The idea of "thinking about communicating while we play." That has a lot to do with what we think communication is. And what we think "thinking" is. Most great performers who go on the record about what's going on in their heads while they play explain, in one way or another: they're listening to what they hear - the music - and using that as the basis for what they play. Whether that's thinking about communicating in the sense of the original question I don't know. But it's definitely "thinking about communicating."

Carlos Santana (with Michael Shrieve, drums) at Woodstock as an example:



They're thinking about "something" while they play. But who knows what? Are they thinking about what they're communicating? Are they thinking - or just "listening" - to the inner muse? Is thinking the right word for what they're doing? "Communicating" probably is but who knows what they're thinking about what they're communicating? Because they're in the moment - they're playing - they're making it up as they go.

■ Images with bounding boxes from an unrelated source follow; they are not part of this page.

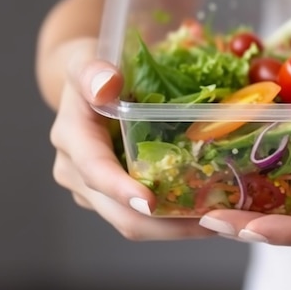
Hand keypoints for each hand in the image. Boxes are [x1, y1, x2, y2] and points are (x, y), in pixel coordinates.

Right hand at [49, 38, 212, 239]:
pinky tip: (205, 211)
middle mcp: (78, 174)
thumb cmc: (92, 72)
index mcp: (73, 141)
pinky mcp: (114, 197)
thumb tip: (106, 85)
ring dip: (174, 227)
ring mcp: (95, 190)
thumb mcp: (87, 61)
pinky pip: (143, 216)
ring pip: (134, 222)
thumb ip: (92, 70)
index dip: (122, 190)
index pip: (95, 171)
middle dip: (164, 225)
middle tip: (210, 220)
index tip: (151, 203)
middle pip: (120, 214)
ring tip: (217, 219)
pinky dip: (173, 219)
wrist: (85, 86)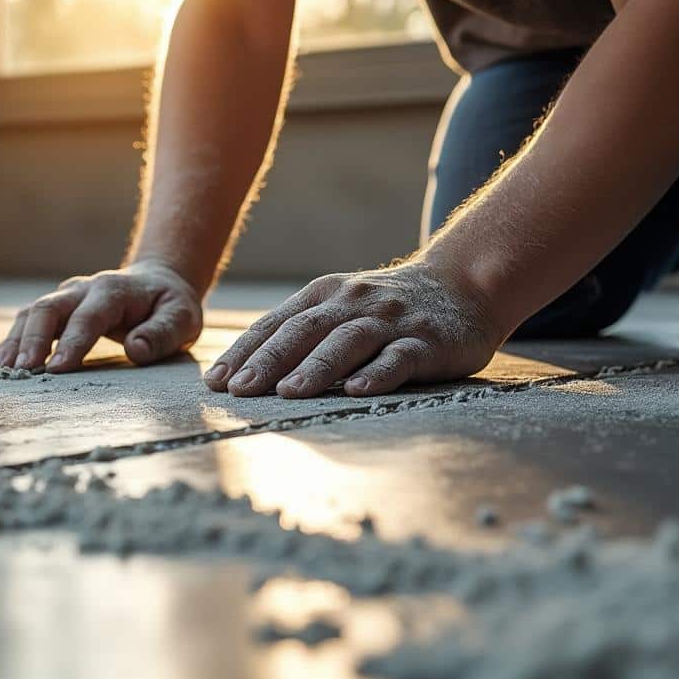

We get to hear the result.

Here's a book - Thinkin In Jazz - that explores the subject in jazz.

A different take is Leonard Bernstein's Norton Lectures at Harvard - it's available as a book. LB looks at music with linguistic theories of the day (in that day it was Noam Chomsky). In other words - music as language or the language of music. Which isn't to say because Leonard Bernstein says it it that music is a language or vice versa. And it's not to say Chomsky's the last word on this stuff.

These are just examples of stuff that's "out there" and related to the discussion "in here."